Time flies, as the expression goes, and we’re often left wondering where it all went. The clock ticks relentlessly on, defying our attempts to keep the pace. And if we get far enough behind schedule, time seems like some cruel, oppressive force keeping us in sheer frustration.
Do you spend time fighting the clock? Does it control your behavior patterns, set your limits, dictate your opportunities, keep you moving too quickly, rarely allowing you to stop, consider and perceive the deeper realities? Do you sometimes end the day feeling as if you have lost a race?
I’ve taken my fair dosage of the so-called Protestant Ethic in my time. I know what it means to be obsessed with the fear of wasting time.
The scientific western world has succeeded in quantifying time. It has been defined as a measurement: seconds, minutes, hours, days, months, years, decades, etc. Calibrated points on a continuum. The Bible has a much more interesting view. Since God transcends time, He doesn’t need our means of time measurement to keep track. His time is different from ours. What is God’s time like?

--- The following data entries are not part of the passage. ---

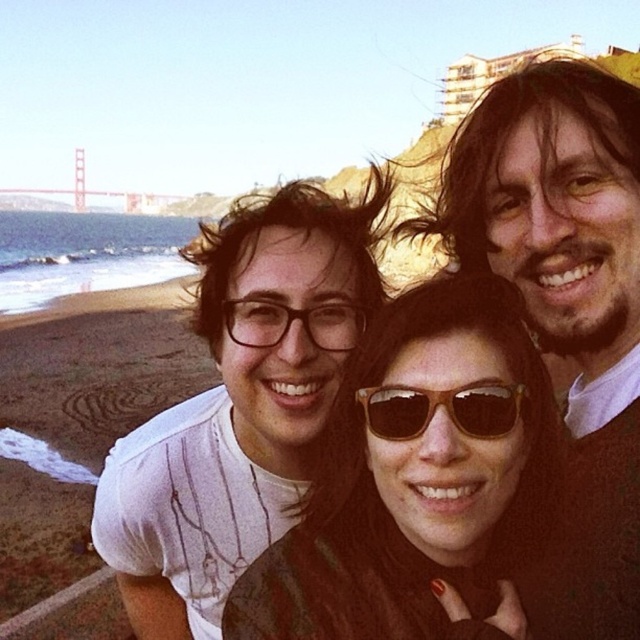
You are a photographer trying to adjust the composition of the image. You want to place the brown leather jacket at center and the brown wooden sunglasses at center so that they are aligned horizontally. Which object should you move to the right to achieve this alignment?

The brown leather jacket at center should be moved to the right to align it horizontally with the brown wooden sunglasses at center since it is currently positioned to the left of the sunglasses.

You are a photographer trying to frame a shot of the three people. The brown leather jacket at center and brown wooden sunglasses at center are both in focus. Which object takes up more horizontal space in the photo?

The brown leather jacket at center takes up more horizontal space in the photo because its width surpasses that of the brown wooden sunglasses at center.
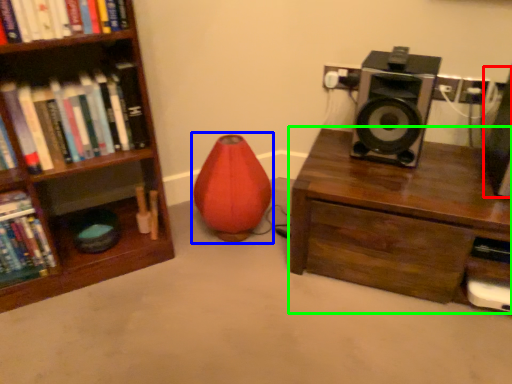
Question: Estimate the real-world distances between objects in this image. Which object is closer to speaker (highlighted by a red box), bean bag chair (highlighted by a blue box) or desk (highlighted by a green box)?

Choices:
 (A) bean bag chair
 (B) desk

Answer: (B)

First, it is a gift. We don’t have to “make time” in order to be good Christians. God the Creator is the only one who “makes time.” He gives it to us as a gift. This means that we can relax from our obsessive-compulsive drive to fill up our time with scheduled activity. Instead, we can ask, “I wonder what opportunity God is giving in this moment, this day? How shall I respond to this gift?”
Second, God’s time has content. In New Testament times the Greek language had two words for time. Chronos referred to measured time, the sequence of hours, days, years. Kairos implied much more: time with a distinct quality or purpose. It meant the right time for something to happen, the ripe time for events to come to fruition. God’s time is kairos. Jesus began His public ministry with this the announcement: “The time (kairos) is fulfilled, and the kingdom of God is at hand” (Mark 1:15 KJV).
Third, God’s time has purpose. It moves toward a goal. In the Bible, time progresses toward a definite goal set by God. The Book of Revelation describes this goal as “a new heaven and a new earth” (21:1). Today has meaning because it points toward tomorrow.
Let us then increasingly ask God rather than the clock or calendar what time it is, how God’s tomorrow beckons our today. How’s your timing?